The standard to measure the value of commercial banks is multi-dimensional. It includes measures of the stock value, social value, enterprise value and human capital value. Value management of commercial banks seeks to unify and balance all aspects in the operational process in a relatively stable system which can achieve sustainable growth. This article looks at the role of performance, capital, risk, market and human capital management for the value management of commercial banks.
Performance management plays an important role in the value management of commercial banks
The function of performance management of commercial banks can be divided into three levels. The first is the regulatory performance evaluation system. Through qualitative and quantitative analysis of the financial statements of the bank in the previous year or the base period, the bank regulatory authority conducts guidance and management evaluation of the operational behavior of the bank in the next year or the base period, such as the performance evaluation system issued by the Ministry of Finance or the China Banking Regulatory Commission. Second, the performance evaluation system of intermediary institutions, such as banking unions, financial authorities, professional evaluation institutions (such as Moody's, Standard & Poor's and other rating agencies) and reputable investment institutions based on the information provided by banks or publicly disclosed. The third is the performance evaluation system of commercial banks, which is a performance evaluation system established by the board of directors of commercial banks to direct the operational management, or by the superior banks to the subordinate banks of commercial banks. Although the initiators and positioning of performance management at these three levels are different, they all play an important role in improving the operation and management of the commercial bank by controlling risks and enabling improvements in value creation.
Capital management plays an important role in value management of commercial banks
Bank capital can be divided into book capital, regulatory capital, and economic capital. Book capital is the total amount of capital actually paid to the bank as registered capital, which is contributed by shareholders. It includes not only the capital actually paid once or for many times, but also the capital reserve and excess reserves formed by the bank's profits, as well as the balance of all kinds of debts to supplement the source of capital borne by shareholders. Capital management is crucial to bank value management. From the perspective of the role of book capital management, banks must have a certain amount of capital to carry out business activities. To start a commercial bank you must first have adequate capital, only in this way, can the bank dilute and compensate for the risks that depositors may encounter. Adequate capital is also needed to strengthen the ability of bank to manage risks and returns by establishing the proper management mechanisms and to balance of the interests of shareholders and managers.
Regulatory capital is the minimum standard required by bank regulators for the amount (rate) of capital occupied by each type of business in the business activities of commercial banks, including the amount (rate) of capital occupied by a single business and the total amount of capital occupied.
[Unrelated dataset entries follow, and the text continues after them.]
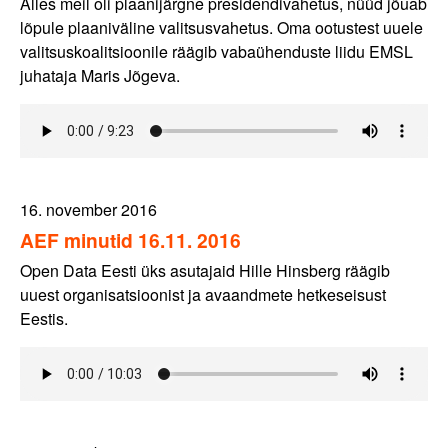
Alles meil oli plaanijärgne presidendivahetus, nüüd jõuab
lõpule plaaniväline valitsusvahetus. Oma ootustest uuele
valitsuskoalitsioonile räägib vabaühenduste liidu EMSL
juhataja Maris Jõgeva.
16. november 2016
AEF minutid 16.11. 2016
Open Data Eesti üks asutajaid Hille Hinsberg räägib
uuest organisatsioonist ja avaandmete hetkeseisust
Eestis.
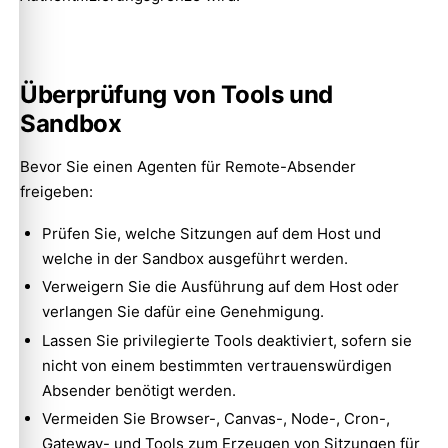
Überprüfung von Tools und
Sandbox
Bevor Sie einen Agenten für Remote-Absender
freigeben:
Prüfen Sie, welche Sitzungen auf dem Host und
welche in der Sandbox ausgeführt werden.
Verweigern Sie die Ausführung auf dem Host oder
verlangen Sie dafür eine Genehmigung.
Lassen Sie privilegierte Tools deaktiviert, sofern sie
nicht von einem bestimmten vertrauenswürdigen
Absender benötigt werden.
Vermeiden Sie Browser-, Canvas-, Node-, Cron-,
Gateway- und Tools zum Erzeugen von Sitzungen für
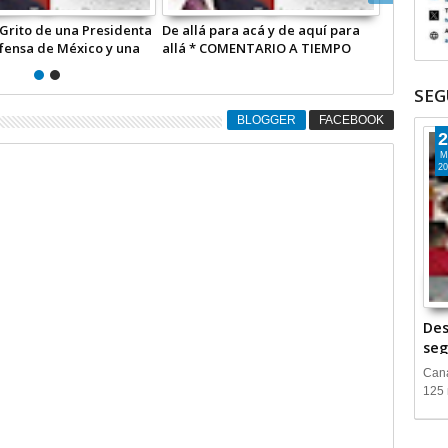
ete muertes relacionadas
Detenidos los corruptos ahora
 ‘huachicol’ fiscal *
contra los corruptores *
NTARIO A TIEMPO
COMENTARIO A TIEMPO
SEG
BLOGGER
FACEBOOK
2
M
20
Des
seg
Cana
125 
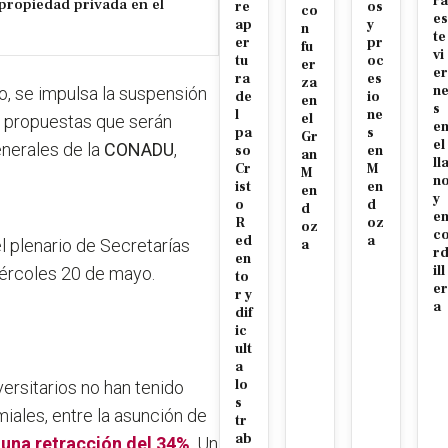
ra
propiedad privada en el
re
os
co
es
ap
y
n
te
er
pr
fu
vi
tu
oc
er
er
ra
es
za
n
lo, se impulsa la suspensión
de
io
en
s
l
ne
el
, propuestas que serán
e
pa
s
Gr
el
enerales de la
CONADU
,
so
en
an
ll
Cr
M
M
n
ist
en
en
y
o
d
d
e
R
oz
oz
c
ed
a
l plenario de Secretarías
a
r
en
ill
iércoles 20 de mayo.
to
er
r y
a
dif
ic
ult
a
lo
ersitarios no han tenido
s
iales, entre la asunción de
tr
ab
 una retracción del 34%
. Un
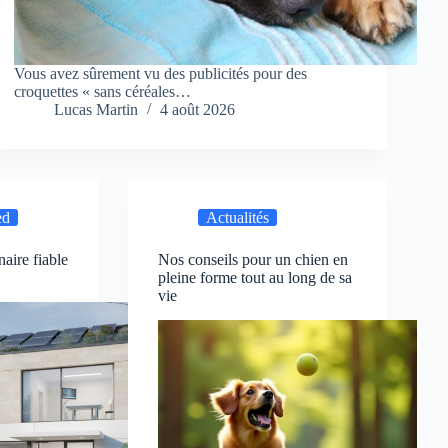
Vous avez sûrement vu des publicités pour des
croquettes « sans céréales…
Lucas Martin
4 août 2026
ed
Actualités
naire fiable
Nos conseils pour un chien en
pleine forme tout au long de sa
vie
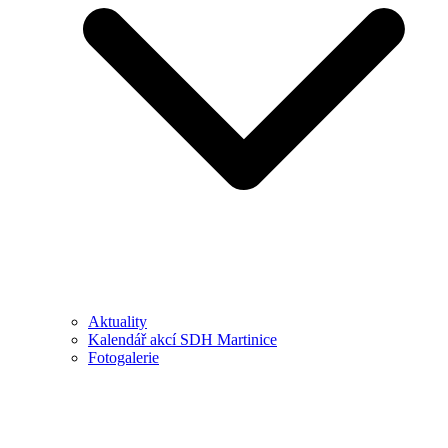
Aktuality
Kalendář akcí SDH Martinice
Fotogalerie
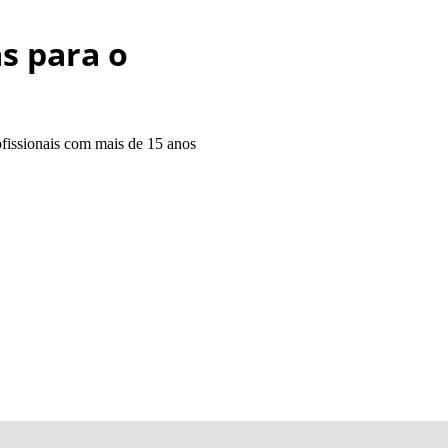
s para o
ofissionais com mais de 15 anos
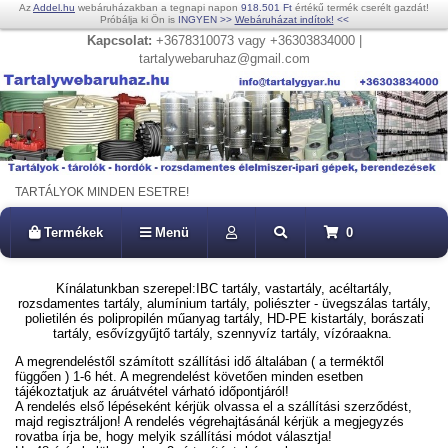
Az
Addel.hu
webáruházakban a tegnapi napon
918.501 Ft
értékű termék cserélt gazdát!
Próbálja ki Ön is
INGYEN
>>
Webáruházat indítok!
<<
Kapcsolat:
+3678310073 vagy +36303834000 |
tartalywebaruhaz@gmail.com
TARTÁLYOK MINDEN ESETRE!
Termékek
Menü
0
Kínálatunkban szerepel:IBC tartály, vastartály, acéltartály,
rozsdamentes tartály, alumínium tartály, poliészter - üvegszálas tartály,
polietilén és polipropilén műanyag tartály, HD-PE kistartály, borászati
tartály, esővízgyűjtő tartály, szennyvíz tartály, vízóraakna.
A megrendeléstől számított szállítási idő általában ( a terméktől
függően ) 1-6 hét. A megrendelést követően minden esetben
tájékoztatjuk az áruátvétel várható időpontjáról!
A rendelés első lépéseként kérjük olvassa el a szállítási szerződést,
majd regisztráljon! A rendelés végrehajtásánál kérjük a megjegyzés
rovatba írja be, hogy melyik szállítási módot választja!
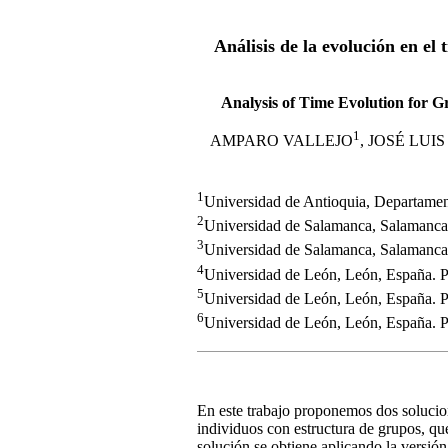
Análisis de la evolución en e
Analysis of Time Evolution for
1
AMPARO VALLEJO
, JOSÉ LUI
1
Universidad de Antioquia, Departamen
2
Universidad de Salamanca, Salamanca,
3
Universidad de Salamanca, Salamanca,
4
Universidad de León, León, España. P
5
Universidad de León, León, España. P
6
Universidad de León, León, España. P
En este trabajo proponemos dos solucion
individuos con estructura de grupos, qu
solución se obtiene aplicando la versió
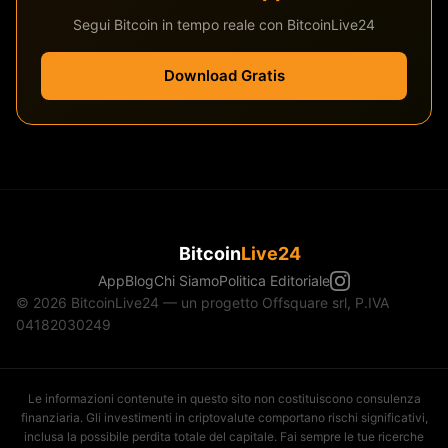
Segui Bitcoin in tempo reale con BitcoinLive24
Download Gratis
Bitcoin
Live24
App
Blog
Chi Siamo
Politica Editoriale
© 2026 BitcoinLive24 — un progetto Offsquare srl, P.IVA
04182030249
Le informazioni contenute in questo sito non costituiscono consulenza
finanziaria. Gli investimenti in criptovalute comportano rischi significativi,
inclusa la possibile perdita totale del capitale. Fai sempre le tue ricerche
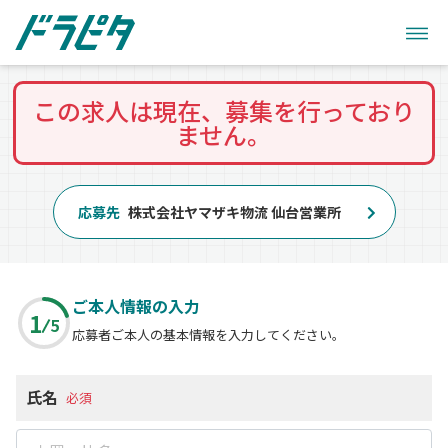
この求人は現在、募集を行っており
ません。
応募先
株式会社ヤマザキ物流 仙台営業所
ご本人情報の入力
1
5
応募者ご本人の基本情報を入力してください。
氏名
必須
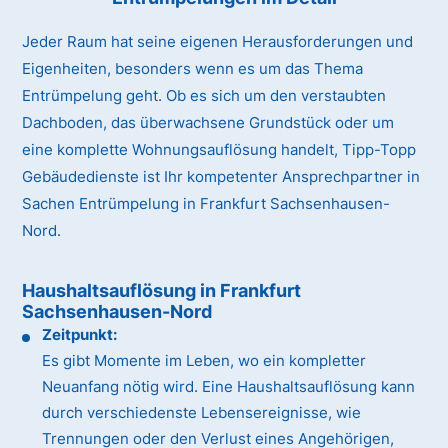
Jeder Raum hat seine eigenen Herausforderungen und
Eigenheiten, besonders wenn es um das Thema
Entrümpelung geht. Ob es sich um den verstaubten
Dachboden, das überwachsene Grundstück oder um
eine komplette Wohnungsauflösung handelt, Tipp-Topp
Gebäudedienste ist Ihr kompetenter Ansprechpartner in
Sachen Entrümpelung in Frankfurt Sachsenhausen-
Nord.
Haushaltsauflösung in Frankfurt
Sachsenhausen-Nord
Zeitpunkt:
Es gibt Momente im Leben, wo ein kompletter
Neuanfang nötig wird. Eine Haushaltsauflösung kann
durch verschiedenste Lebensereignisse, wie
Trennungen oder den Verlust eines Angehörigen,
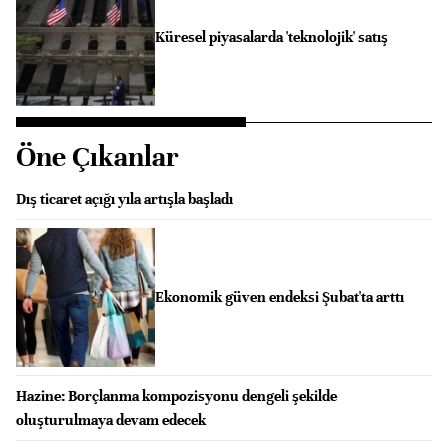
Küresel piyasalarda 'teknolojik' satış
Öne Çıkanlar
Dış ticaret açığı yıla artışla başladı
Ekonomik güven endeksi Şubat'ta arttı
Hazine: Borçlanma kompozisyonu dengeli şekilde
oluşturulmaya devam edecek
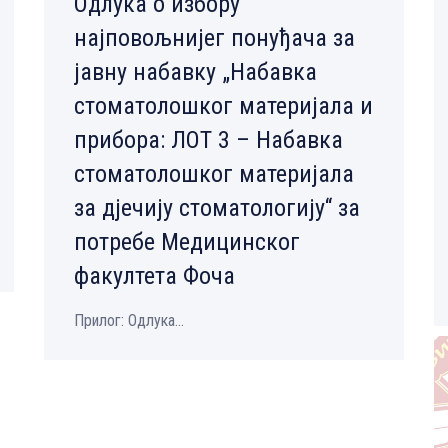
Одлука о избору
најповољнијег понуђача за
јавну набавку „Набавка
стоматолошког материјала и
прибора: ЛОТ 3 – Набавка
стоматолошког материјала
за дјечију стоматологију“ за
потребе Медицинског
факултета Фоча
Прилог: Одлука...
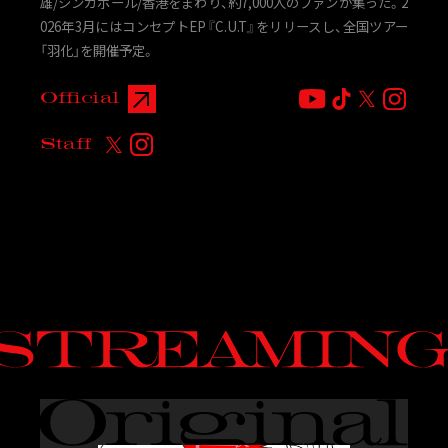
雄/シンガポール/香港をまわり、約7,000人のファンが集った。2
026年3月にはコンセプトEP『C.U.T』をリリースし、全国ツアー
「羽化」を開催予定。
Official
Staff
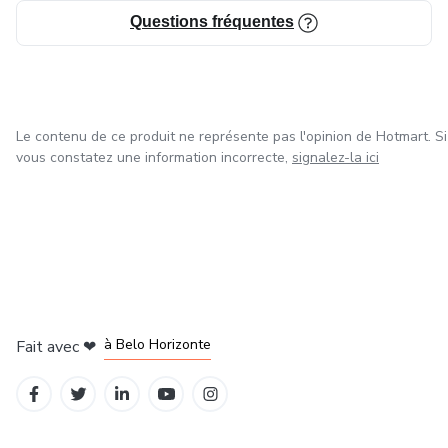
Questions fréquentes
Le contenu de ce produit ne représente pas l'opinion de Hotmart. Si
vous constatez une information incorrecte,
signalez-la ici
à Mexico
à Bogotá
à Amsterdam
à Madrid
à Belo Horizonte
Fait avec
❤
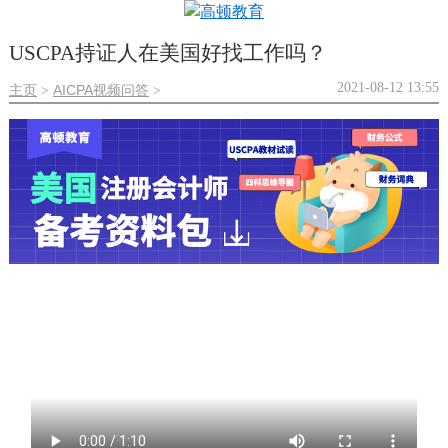
USCPA持证人在美国好找工作吗？
2021-08-12 13:55
主页
AICPA视频问答
>
>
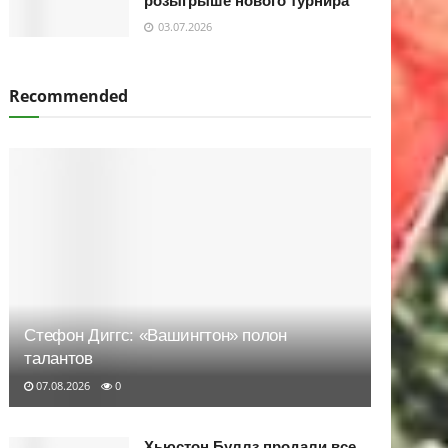
розыгрыше нового турнира
03.07.2026
Recommended
Стефон Диггс: «Вашингтон» полон
талантов
07.08.2026
0
Хьюстон Буллз продали все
Regulatory capital is the standard regulatory requirement of capital adequacy which aims to put all commercial banks on a fair playing field with adjustments for the individual bank risk profiles, profitability and rate of return and so forth. Capital supervision is needed, not only for regulatory compliance, but also so investors and society can get a fair and clear picture of the each bank. The establishment of the capital supervision system of China's commercial banks is implemented as part of the commercial bank reform and development process. An important step in this process was recognizing and joining the Basel Accord and accepting its supervision standards for commercial banks.
Economic capital is derived from the capital accounting method and is established internally by commercial banks to decompose regulatory capital requirements into each business segment and responsible position in their own business activities. Economic capital management also plays an important role in the value management of commercial banks, reflecting the requirement of capital conservation. In other words, according to the risk weight and operational capital standard set by the regulatory capital, the operational capital standard is set for its own asset business and other risk businesses in accordance with regulations to simulate the total amount of operational capital, which is stricter, more systematic, and more detailed than the regulatory capital standard. On this basis, the economic capital budget plan is formulated and implemented through the plan, which is highly consistent with the expected direction of book capital and regulatory capital and forms a coordinated development goal.